Çünkü bu haliyle Ne Devlete ne ekonomiye nede insanımıza gerçek anlamda bir katkısı yok.

Birgün sahipleri gelir ve’’ Çıkın evimizden arazimizden ‘’derse ne olacak.

KKTC Devleti uluslararası platforumlarda tanınmıyor kamulaştırma mümkün değil diyebilirsiniz.

Ama istenirse onunda yolu var.

Uluslararası hukukta tanınan Lefke Belediyesi eliyle kamulaştırılmasıda mümkün.

CMC’ nin bölgede bulunan garımenkulleri için ödemesi gereken ve bugüne kadar ödemediği emlak vs vergilere ve yarattığı

kirliliğe karşılık mahsuplaşmada olası.

Yolları varmı.

Var.

Fakat gelin görün ki Devlet otoritesinde bu konuda çaba sarfeden varmı .

Yok.

Bilgi noksanlığımı,umursamazlık mı yoksa çok yoğun komite işlerimi deyim.Artık onun adını siz koyun.

Halbuki ;

Toprak; Devletin temel unsuru, egemenlik ve bağımsızlığın simgesidir.

Yabancıların taşınmaz edinmesine bazı sınırlamalar getirilmesi gerekliliği devleti korumak ve onun devamlılığını sağlamak, temel düşüncesine dayanan önemli, stratejik bir konu.

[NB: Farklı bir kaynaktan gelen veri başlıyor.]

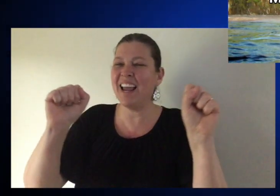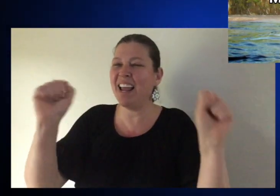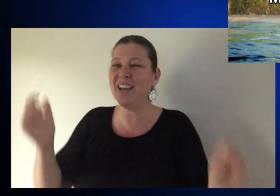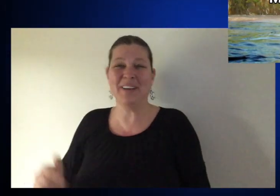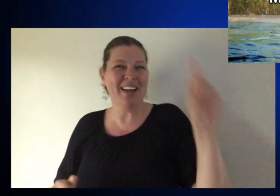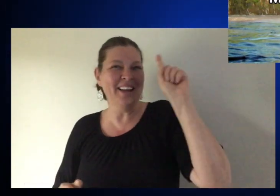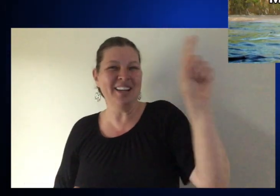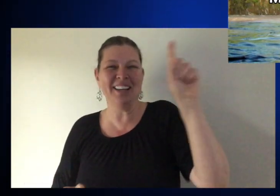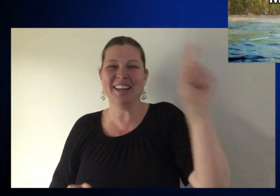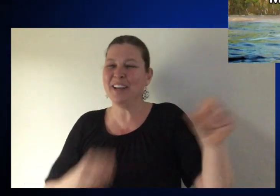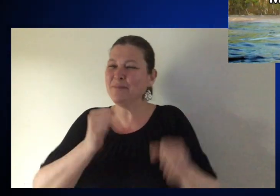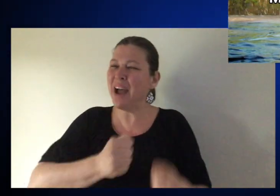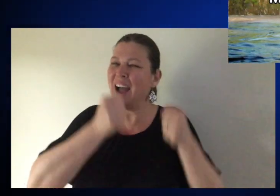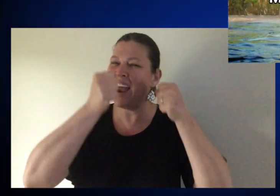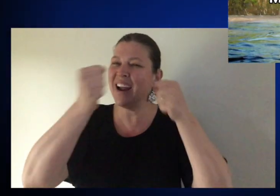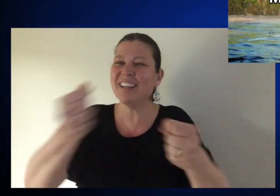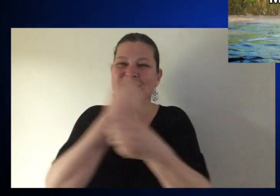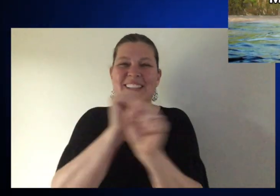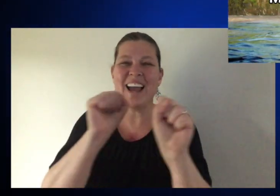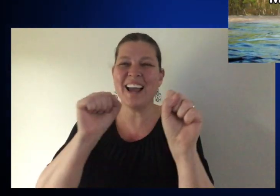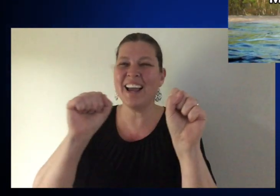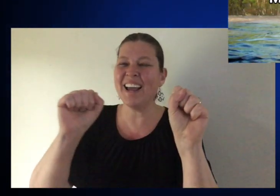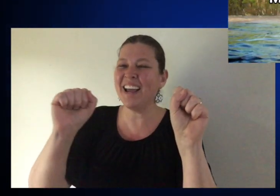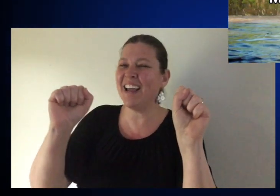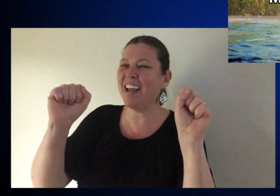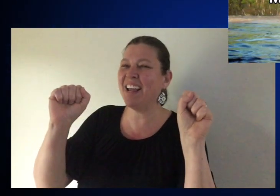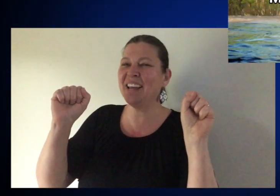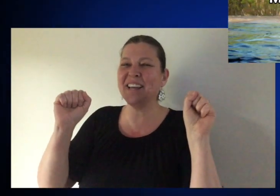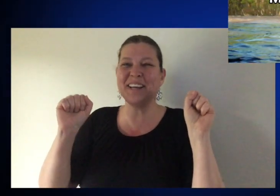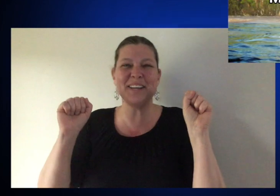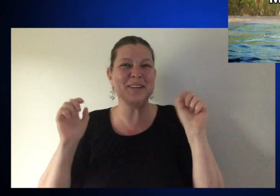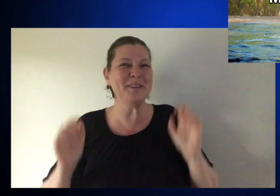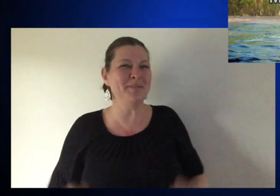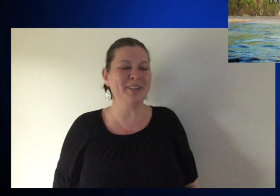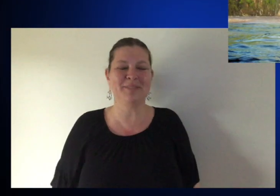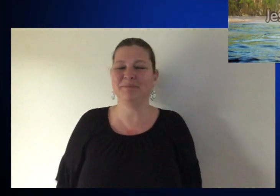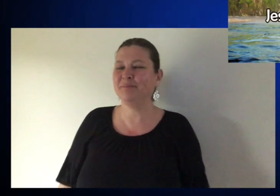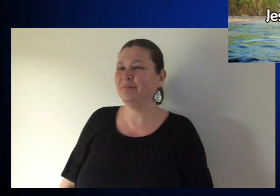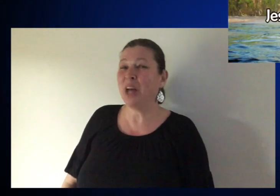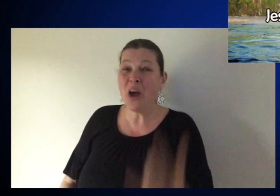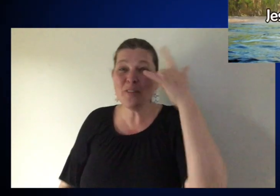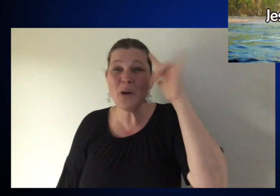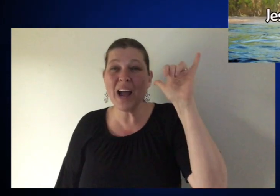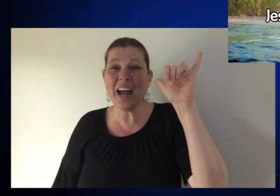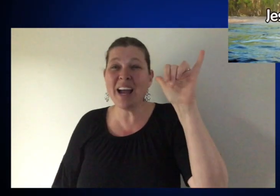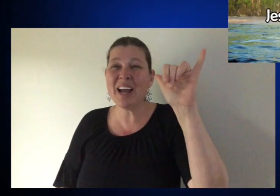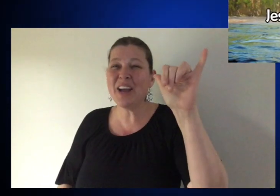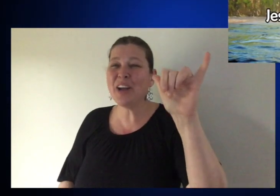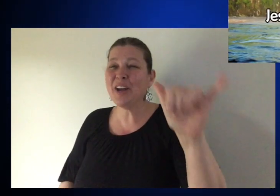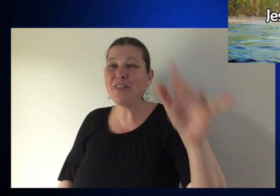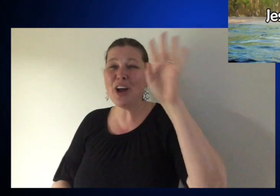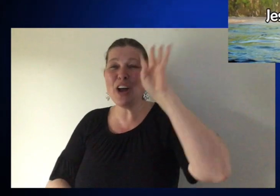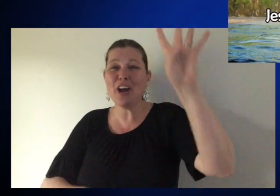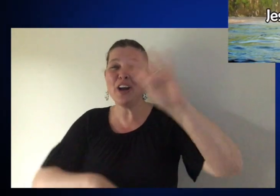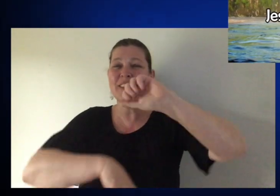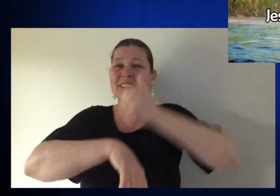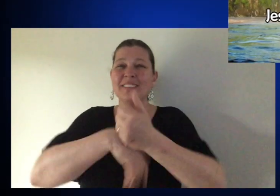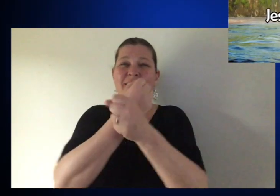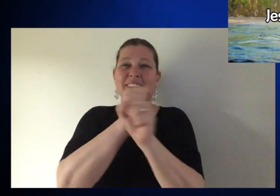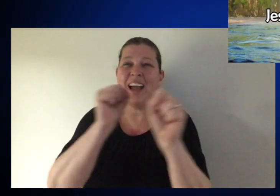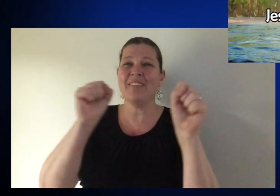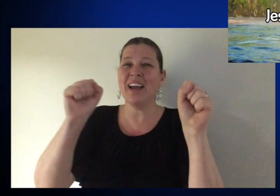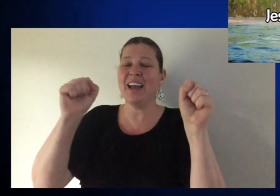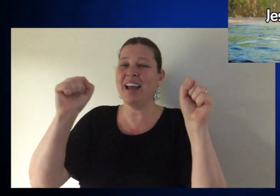mighty to save, He is mighty to save. Forever,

KKTC tapu kayıtlarında CMC’ ye ait görülen ve Lefkenin yaklaşık 25000 dönümlük arazi varlığına karşılık 10000 dönüme yakın büyüklüğünde bir alan kaplayan bu topraklar ve emlak Amerikalı birilerinin malıdır ve imar yasası olmayan çevre yasaları sözde olan bir ülke için gelecekte birçok sosyo -ekonomik sorun yaratabilecek ulusal çıkarlar içinse tehdit oluşturabilecek bir unsurdur.

Lefke- Lefkoşa/ KKTC meclisi arası

60 km .

Arabayla 45 dk.

Vatanını ,ulusunu o çok sevdiğini iddia eden birileri duyar diye ümit ediyorum.